Plusieurs années plus tard, ce sont encore les jeunes – et en particulier les jeunes noirs et latinos – qui mènent la lutte contre le racisme et la violence policière, Matthew Nelsen, postdoctoral en sciences politiques à l’Université de Chicago, précédemment a écrit pour le Washington Post.

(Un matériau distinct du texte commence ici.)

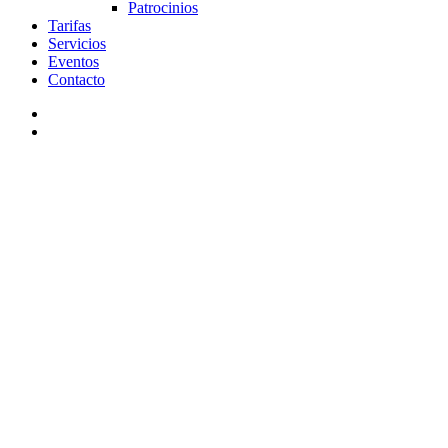
Patrocinios
Tarifas
Servicios
Eventos
Contacto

Les discours, les courriels et les publications sur les réseaux sociaux poussent les individus à reconnaître que les cas récents de brutalité policière ne sont pas isolés mais font partie d’une longue histoire liée, dans de nombreux cas, à l’émergence de patrouilles d’esclaves. Les manifestants voient le pouvoir de l’action collective comme le démontrent les récentes décisions de nombreuses villes, dont Minneapolis, de démanteler la police.

Le mouvement s’est considérablement diversifié depuis ces débuts. Les Américains plus âgés, les Américains blancs et les Américains ruraux se sont joints aux jeunes pour réclamer une plus grande responsabilisation de la police. Alicia Garza, l’une des co-fondatrices de Black Lives Matter, Raconté moi lors du Festival Aspen Ideas 2020 qu’elle a été encouragée par ceux qui ont rejoint les jeunes Noirs dans la lutte pour la justice. Mais elle a dit qu’elle espérait que la préoccupation des nouveaux arrivants pour le bien-être des Noirs aille au-delà des questions liées à la violence policière dans les communautés lointaines.

«La question à laquelle je pense que je suis beaucoup confronté en ce moment est lorsque nous regardons la trajectoire et l’histoire de Black Lives Matter – et aussi son adoption maintenant – est que c’est vraiment à nous d’en faire un moment. sur laquelle nous capitalisons », a-t-elle déclaré. «Et par capitaliser, je ne veux pas dire que tout le monde claque« Black Lives Matter »sur votre site Web ou sur un T-shirt et en profite. Ce que je veux dire ici, c’est que la vie des Noirs compte là où vous êtes.

Les jeunes continueront probablement de mener la lutte contre le racisme et la violence policière. Au fur et à mesure que ces adolescents et ces jeunes adultes entrent dans une carrière et accèdent à des postes de pouvoir, il y aura probablement un grand intérêt à voir comment ils utilisent leur influence pour mettre en œuvre des politiques, des pratiques commerciales et d’autres normes qui conduisent à moins de brutalités policières et augmentent la valeur de la vie des Noirs. et faire avancer le pays dans la direction qu’ils préconisent depuis leur jeunesse.